Mistral Small 4: Unified Multimodal, Reasoning, and Coding MoE Model Released Under Apache 2.0
Mistral AI has released Mistral Small 4, a 119B-parameter Mixture-of-Experts model (6B active per token) that unifies capabilities previously split across Magistral (reasoning), Pixtral (multimodal), and Devstral (coding agents) into a single open-weights model. The model features a 256k context window, configurable reasoning effort via a `reasoning_effort` parameter, native text and image input support, and is released under Apache 2.0. Mistral claims 40% latency reduction and 3x throughput improvement over Mistral Small 3, with benchmark results showing competitive performance against GPT-OSS 120B and Qwen models while producing significantly shorter outputs. The release includes day-0 availability as an NVIDIA NIM and support across vLLM, llama.cpp, SGLang, and Transformers.
Mistral AI Releases Mistral Large, Claims Second-Best API Model After GPT-4
Mistral AI has released Mistral Large, its most capable model to date, claiming second place among API-accessible models behind GPT-4 on standard benchmarks including MMLU, HellaSwag, and coding/math evals. The model features a 32K context window, native fluency in five European languages, function calling, and constrained output mode. Simultaneously, Mistral is launching a new Mistral Small optimized for latency, restructuring its endpoint lineup, and announcing Microsoft Azure as its first major distribution partner. This marks Mistral's first significant commercial partnership and expansion beyond its own infrastructure.

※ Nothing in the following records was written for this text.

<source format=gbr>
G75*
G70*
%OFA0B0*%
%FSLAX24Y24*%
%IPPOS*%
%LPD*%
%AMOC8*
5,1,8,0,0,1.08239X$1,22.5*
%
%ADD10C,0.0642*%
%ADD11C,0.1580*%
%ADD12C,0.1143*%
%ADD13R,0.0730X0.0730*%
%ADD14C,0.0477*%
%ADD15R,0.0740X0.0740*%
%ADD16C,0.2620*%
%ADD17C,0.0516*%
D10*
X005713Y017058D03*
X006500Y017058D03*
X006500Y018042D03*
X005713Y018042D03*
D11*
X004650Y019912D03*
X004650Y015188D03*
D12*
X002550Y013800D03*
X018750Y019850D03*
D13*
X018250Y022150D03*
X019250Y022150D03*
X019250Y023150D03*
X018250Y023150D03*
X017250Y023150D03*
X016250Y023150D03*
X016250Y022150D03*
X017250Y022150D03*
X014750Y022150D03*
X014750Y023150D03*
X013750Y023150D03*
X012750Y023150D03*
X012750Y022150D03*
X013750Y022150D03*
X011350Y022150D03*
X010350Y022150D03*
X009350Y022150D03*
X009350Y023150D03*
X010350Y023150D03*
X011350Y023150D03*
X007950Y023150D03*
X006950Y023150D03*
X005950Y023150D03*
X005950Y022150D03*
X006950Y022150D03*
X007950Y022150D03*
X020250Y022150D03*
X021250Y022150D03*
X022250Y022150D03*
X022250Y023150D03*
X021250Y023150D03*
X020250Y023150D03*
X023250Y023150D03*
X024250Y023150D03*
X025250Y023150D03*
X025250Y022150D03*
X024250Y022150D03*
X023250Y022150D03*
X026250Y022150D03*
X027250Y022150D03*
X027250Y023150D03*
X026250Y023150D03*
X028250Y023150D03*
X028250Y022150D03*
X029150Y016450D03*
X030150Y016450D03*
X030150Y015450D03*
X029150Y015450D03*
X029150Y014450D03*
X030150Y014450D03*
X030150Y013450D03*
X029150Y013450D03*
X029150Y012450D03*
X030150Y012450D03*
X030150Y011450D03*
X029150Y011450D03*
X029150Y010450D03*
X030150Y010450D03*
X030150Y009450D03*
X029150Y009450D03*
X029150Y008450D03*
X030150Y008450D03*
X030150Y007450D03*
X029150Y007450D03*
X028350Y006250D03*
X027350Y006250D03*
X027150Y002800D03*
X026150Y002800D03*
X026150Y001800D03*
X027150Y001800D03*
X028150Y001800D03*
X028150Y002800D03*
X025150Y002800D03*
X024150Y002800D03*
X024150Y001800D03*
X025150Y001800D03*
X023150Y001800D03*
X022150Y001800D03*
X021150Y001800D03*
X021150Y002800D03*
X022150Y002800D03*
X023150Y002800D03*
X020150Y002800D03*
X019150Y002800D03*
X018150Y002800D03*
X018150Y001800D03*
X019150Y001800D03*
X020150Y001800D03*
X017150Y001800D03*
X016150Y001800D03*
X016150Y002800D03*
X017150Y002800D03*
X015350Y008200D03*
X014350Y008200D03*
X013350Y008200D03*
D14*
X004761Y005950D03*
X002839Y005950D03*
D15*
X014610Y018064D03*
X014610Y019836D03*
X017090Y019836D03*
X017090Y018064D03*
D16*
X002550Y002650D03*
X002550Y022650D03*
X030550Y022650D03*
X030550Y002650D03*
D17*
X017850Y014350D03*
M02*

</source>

Mistral Medium 3: Frontier-Class Performance at 8x Lower Cost
Mistral AI has released Mistral Medium 3, a new enterprise-focused language model priced at $0.4/$2 per million input/output tokens. The model claims to achieve 90%+ of Claude Sonnet 3.7's benchmark performance while undercutting cost leaders like DeepSeek v3, and outperforming open models including Llama 4 Maverick. It supports hybrid, on-premises, and in-VPC deployment on as few as four GPUs, and is available immediately on Mistral La Plateforme and Amazon SageMaker, with additional cloud platforms coming soon. The announcement also teases an upcoming large open-weights model release.

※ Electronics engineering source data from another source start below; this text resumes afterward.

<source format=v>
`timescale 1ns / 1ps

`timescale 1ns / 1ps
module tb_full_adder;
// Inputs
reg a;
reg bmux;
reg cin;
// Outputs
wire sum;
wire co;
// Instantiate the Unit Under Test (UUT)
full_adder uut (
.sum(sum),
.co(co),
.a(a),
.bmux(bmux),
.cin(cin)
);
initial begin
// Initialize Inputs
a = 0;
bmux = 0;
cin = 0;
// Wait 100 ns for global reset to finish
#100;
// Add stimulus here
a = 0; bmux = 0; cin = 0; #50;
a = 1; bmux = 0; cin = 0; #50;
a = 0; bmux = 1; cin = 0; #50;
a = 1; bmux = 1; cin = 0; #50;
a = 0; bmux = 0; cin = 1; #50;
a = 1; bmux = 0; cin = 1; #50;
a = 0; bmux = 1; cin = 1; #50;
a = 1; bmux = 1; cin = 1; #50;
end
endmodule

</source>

Mistral Large 2 (123B): New Frontier Model with 128k Context, Multilingual and Code Capabilities
Mistral AI releases Mistral Large 2, a 123-billion-parameter model with a 128k context window, supporting 80+ coding languages and over a dozen natural languages. The model claims competitive performance with GPT-4o, Claude 3 Opus, and Llama 3 405B on code generation, reasoning, and multilingual benchmarks, while targeting cost-efficient single-node inference. Weights are available under a Mistral Research License for non-commercial use, with a commercial license required for self-deployment. The model is accessible via Mistral's la Plateforme API (mistral-large-2407), HuggingFace, and Google Cloud Vertex AI.

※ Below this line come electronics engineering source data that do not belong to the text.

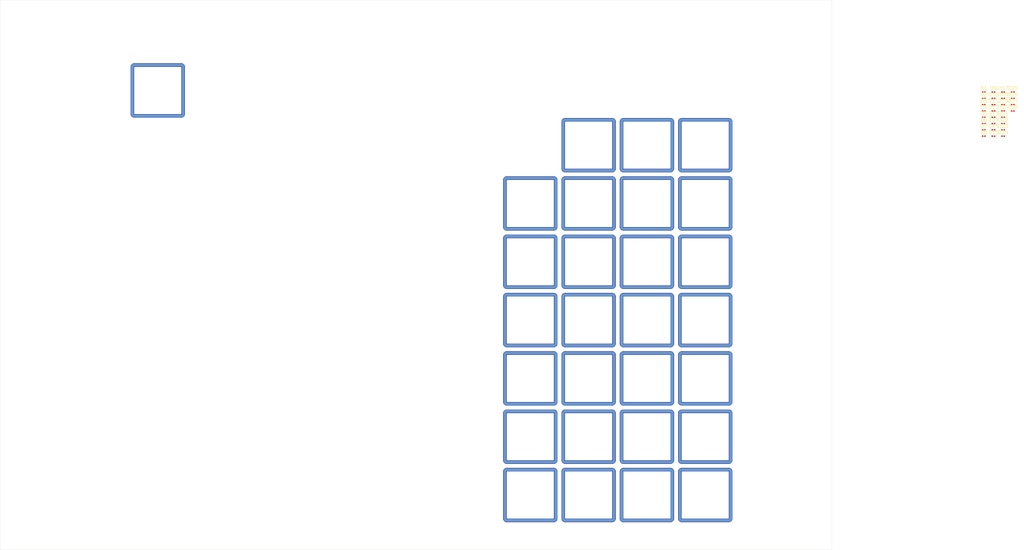
<source format=kicad_pcb>
(kicad_pcb
	(version 20240108)
	(generator "pcbnew")
	(generator_version "8.0")
	(general
		(thickness 1.6)
		(legacy_teardrops no)
	)
	(paper "A4")
	(layers
		(0 "F.Cu" signal)
		(31 "B.Cu" signal)
		(32 "B.Adhes" user "B.Adhesive")
		(33 "F.Adhes" user "F.Adhesive")
		(34 "B.Paste" user)
		(35 "F.Paste" user)
		(36 "B.SilkS" user "B.Silkscreen")
		(37 "F.SilkS" user "F.Silkscreen")
		(38 "B.Mask" user)
		(39 "F.Mask" user)
		(40 "Dwgs.User" user "User.Drawings")
		(41 "Cmts.User" user "User.Comments")
		(42 "Eco1.User" user "User.Eco1")
		(43 "Eco2.User" user "User.Eco2")
		(44 "Edge.Cuts" user)
		(45 "Margin" user)
		(46 "B.CrtYd" user "B.Courtyard")
		(47 "F.CrtYd" user "F.Courtyard")
		(48 "B.Fab" user)
		(49 "F.Fab" user)
		(50 "User.1" user)
		(51 "User.2" user)
		(52 "User.3" user)
		(53 "User.4" user)
		(54 "User.5" user)
		(55 "User.6" user)
		(56 "User.7" user)
		(57 "User.8" user)
		(58 "User.9" user)
	)
	(setup
		(pad_to_mask_clearance 0)
		(allow_soldermask_bridges_in_footprints no)
		(pcbplotparams
			(layerselection 0x00010fc_ffffffff)
			(plot_on_all_layers_selection 0x0000000_00000000)
			(disableapertmacros no)
			(usegerberextensions no)
			(usegerberattributes yes)
			(usegerberadvancedattributes yes)
			(creategerberjobfile yes)
			(dashed_line_dash_ratio 12.000000)
			(dashed_line_gap_ratio 3.000000)
			(svgprecision 4)
			(plotframeref no)
			(viasonmask no)
			(mode 1)
			(useauxorigin no)
			(hpglpennumber 1)
			(hpglpenspeed 20)
			(hpglpendiameter 15.000000)
			(pdf_front_fp_property_popups yes)
			(pdf_back_fp_property_popups yes)
			(dxfpolygonmode yes)
			(dxfimperialunits yes)
			(dxfusepcbnewfont yes)
			(psnegative no)
			(psa4output no)
			(plotreference yes)
			(plotvalue yes)
			(plotfptext yes)
			(plotinvisibletext no)
			(sketchpadsonfab no)
			(subtractmaskfromsilk no)
			(outputformat 1)
			(mirror no)
			(drillshape 1)
			(scaleselection 1)
			(outputdirectory "")
		)
	)
	(net 0 "")
	(net 1 "unconnected-(D1-K-Pad1)")
	(net 2 "unconnected-(D1-A-Pad2)")
	(net 3 "unconnected-(D2-K-Pad1)")
	(net 4 "unconnected-(D2-A-Pad2)")
	(net 5 "unconnected-(D3-A-Pad2)")
	(net 6 "unconnected-(D3-K-Pad1)")
	(net 7 "unconnected-(D4-K-Pad1)")
	(net 8 "unconnected-(D4-A-Pad2)")
	(net 9 "unconnected-(D5-K-Pad1)")
	(net 10 "unconnected-(D5-A-Pad2)")
	(net 11 "unconnected-(D6-K-Pad1)")
	(net 12 "unconnected-(D6-A-Pad2)")
	(net 13 "unconnected-(D7-A-Pad2)")
	(net 14 "unconnected-(D7-K-Pad1)")
	(net 15 "unconnected-(D8-A-Pad2)")
	(net 16 "unconnected-(D8-K-Pad1)")
	(net 17 "unconnected-(D9-K-Pad1)")
	(net 18 "unconnected-(D9-A-Pad2)")
	(net 19 "unconnected-(D10-A-Pad2)")
	(net 20 "unconnected-(D10-K-Pad1)")
	(net 21 "unconnected-(D11-K-Pad1)")
	(net 22 "unconnected-(D11-A-Pad2)")
	(net 23 "unconnected-(D12-A-Pad2)")
	(net 24 "unconnected-(D12-K-Pad1)")
	(net 25 "unconnected-(D13-A-Pad2)")
	(net 26 "unconnected-(D13-K-Pad1)")
	(net 27 "unconnected-(D14-A-Pad2)")
	(net 28 "unconnected-(D14-K-Pad1)")
	(net 29 "unconnected-(D15-K-Pad1)")
	(net 30 "unconnected-(D15-A-Pad2)")
	(net 31 "unconnected-(D16-A-Pad2)")
	(net 32 "unconnected-(D16-K-Pad1)")
	(net 33 "unconnected-(D17-K-Pad1)")
	(net 34 "unconnected-(D17-A-Pad2)")
	(net 35 "unconnected-(D18-A-Pad2)")
	(net 36 "unconnected-(D18-K-Pad1)")
	(net 37 "unconnected-(D19-K-Pad1)")
	(net 38 "unconnected-(D19-A-Pad2)")
	(net 39 "unconnected-(D20-K-Pad1)")
	(net 40 "unconnected-(D20-A-Pad2)")
	(net 41 "unconnected-(D21-K-Pad1)")
	(net 42 "unconnected-(D21-A-Pad2)")
	(net 43 "unconnected-(D22-K-Pad1)")
	(net 44 "unconnected-(D22-A-Pad2)")
	(net 45 "unconnected-(D23-K-Pad1)")
	(net 46 "unconnected-(D23-A-Pad2)")
	(net 47 "unconnected-(D24-K-Pad1)")
	(net 48 "unconnected-(D24-A-Pad2)")
	(net 49 "unconnected-(D25-A-Pad2)")
	(net 50 "unconnected-(D25-K-Pad1)")
	(net 51 "unconnected-(D26-K-Pad1)")
	(net 52 "unconnected-(D26-A-Pad2)")
	(net 53 "unconnected-(D27-A-Pad2)")
	(net 54 "unconnected-(D27-K-Pad1)")
	(net 55 "unconnected-(D28-K-Pad1)")
	(net 56 "unconnected-(D28-A-Pad2)")
	(footprint "Diode_SMD:D_0201_0603Metric" (layer "F.Cu") (at 301.27 58.4))
	(footprint "lib-zegonix:MX-SW-1u-Plate-Cutout" (layer "F.Cu") (at 205 109.5))
	(footprint "lib-zegonix:MX-SW-1u-Plate-Cutout" (layer "F.Cu") (at 172.6 77.1))
	(footprint "lib-zegonix:MX-SW-1u-Plate-Cutout" (layer "F.Cu") (at 221.2 109.5))
	(footprint "lib-zegonix:MX-SW-1u-Plate-Cutout" (layer "F.Cu") (at 221.2 141.9))
	(footprint "lib-zegonix:MX-SW-1u-Plate-Cutout" (layer "F.Cu") (at 188.8 125.7))
	(footprint "Diode_SMD:D_0201_0603Metric" (layer "F.Cu") (at 303.955 47.9))
	(footprint "Diode_SMD:D_0201_0603Metric" (layer "F.Cu") (at 303.955 53.15))
	(footprint "lib-zegonix:MX-SW-1u-Plate-Cutout" (layer "F.Cu") (at 188.8 109.5))
	(footprint "Diode_SMD:D_0201_0603Metric" (layer "F.Cu") (at 306.64 51.4))
	(footprint "Diode_SMD:D_0201_0603Metric" (layer "F.Cu") (at 306.64 47.9))
	(footprint "Diode_SMD:D_0201_0603Metric" (layer "F.Cu") (at 298.585 53.15))
	(footprint "Diode_SMD:D_0201_0603Metric" (layer "F.Cu") (at 303.955 58.4))
	(footprint "Diode_SMD:D_0201_0603Metric" (layer "F.Cu") (at 298.585 47.9))
	(footprint "Diode_SMD:D_0201_0603Metric" (layer "F.Cu") (at 301.27 53.15))
	(footprint "Diode_SMD:D_0201_0603Metric" (layer "F.Cu") (at 303.955 56.65))
	(footprint "Diode_SMD:D_0201_0603Metric" (layer "F.Cu") (at 298.585 58.4))
	(footprint "Diode_SMD:D_0201_0603Metric" (layer "F.Cu") (at 303.955 46.15))
	(footprint "Diode_SMD:D_0201_0603Metric" (layer "F.Cu") (at 301.27 51.4))
	(footprint "lib-zegonix:MX-SW-1u-Plate-Cutout" (layer "F.Cu") (at 221.2 158.1))
	(footprint "lib-zegonix:MX-SW-1u-Plate-Cutout" (layer "F.Cu") (at 172.6 125.7))
	(footprint "Diode_SMD:D_0201_0603Metric" (layer "F.Cu") (at 298.585 46.15))
	(footprint "lib-zegonix:MX-SW-1u-Plate-Cutout" (layer "F.Cu") (at 188.8 77.1))
	(footprint "lib-zegonix:MX-SW-1u-Plate-Cutout" (layer "F.Cu") (at 205 93.3))
	(footprint "Diode_SMD:D_0201_0603Metric" (layer "F.Cu") (at 303.955 49.65))
	(footprint "Diode_SMD:D_0201_0603Metric" (layer "F.Cu") (at 301.27 47.9))
	(footprint "Diode_SMD:D_0201_0603Metric" (layer "F.Cu") (at 301.27 54.9))
	(footprint "lib-zegonix:MX-SW-1u-Plate-Cutout" (layer "F.Cu") (at 205 141.9))
	(footprint "Diode_SMD:D_0201_0603Metric" (layer "F.Cu") (at 301.27 49.65))
	(footprint "lib-zegonix:MX-SW-1u-Plate-Cutout"
		(layer "F.Cu")
		(uuid "92841f9c-a7e0-45c6-9328-c78ac54bd00a")
		(at 221.2 125.7)
		(property "Reference" "MX26"
			(at 0 -0.5 0)
			(unlocked yes)
			(layer "F.SilkS")
			(hide yes)
			(uuid "caa3bfdd-17f8-4c7c-a9c0-4c1d70816b32")
			(effects
				(font
					(size 1 1)
					(thickness 0.1)
				)
			)
		)
		(property "Value" "Cutout"
			(at 0 1 0)
			(unlocked yes)
			(layer "F.Fab")
			(uuid "332d0fc5-f787-437d-a62b-6a4f71fbbb18")
			(effects
				(font
					(size 1 1)
					(thickness 0.15)
				)
			)
		)
		(property "Footprint" "lib-zegonix:MX-SW-1u-Plate-Cutout"
			(at 0 0 0)
			(unlocked yes)
			(layer "F.Fab")
			(hide yes)
			(uuid "d703832b-4cd8-46ab-abb3-eec7fcd234b4")
			(effects
				(font
					(size 1.27 1.27)
				)
			)
		)
		(property "Datasheet" ""
			(at 0 0 0)
			(unlocked yes)
			(layer "F.Fab")
			(hide yes)
			(uuid "da71da0d-d14c-4d6a-abfb-037064248d7f")
			(effects
				(font
					(size 1.27 1.27)
				)
			)
		)
		(property "Description" ""
			(at 0 0 0)
			(unlocked yes)
			(layer "F.Fab")
			(hide yes)
			(uuid "494e6667-a531-455d-b870-1a54522f01ed")
			(effects
				(font
					(size 1.27 1.27)
				)
			)
		)
		(path "/5ce0de81-5909-493a-b36a-01
... [208553 chars truncated]
</source>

Mistral AI Founding Manifesto and Mistral 7B Release
Mistral AI published its founding mission statement alongside the release of Mistral 7B, a 7-billion-parameter open-weights language model released under Apache 2.0. The model claims to outperform all available open models up to 13B parameters on standard English and code benchmarks, produced in three months from a standing start. The post articulates Mistral's strategic thesis: open-weight models will outcompete proprietary black-box APIs for most enterprise use cases, drawing analogies to Linux, WebKit, and Kubernetes. The company signals intent to release progressively larger frontier models while building a commercial offering around on-premise and VPC deployment.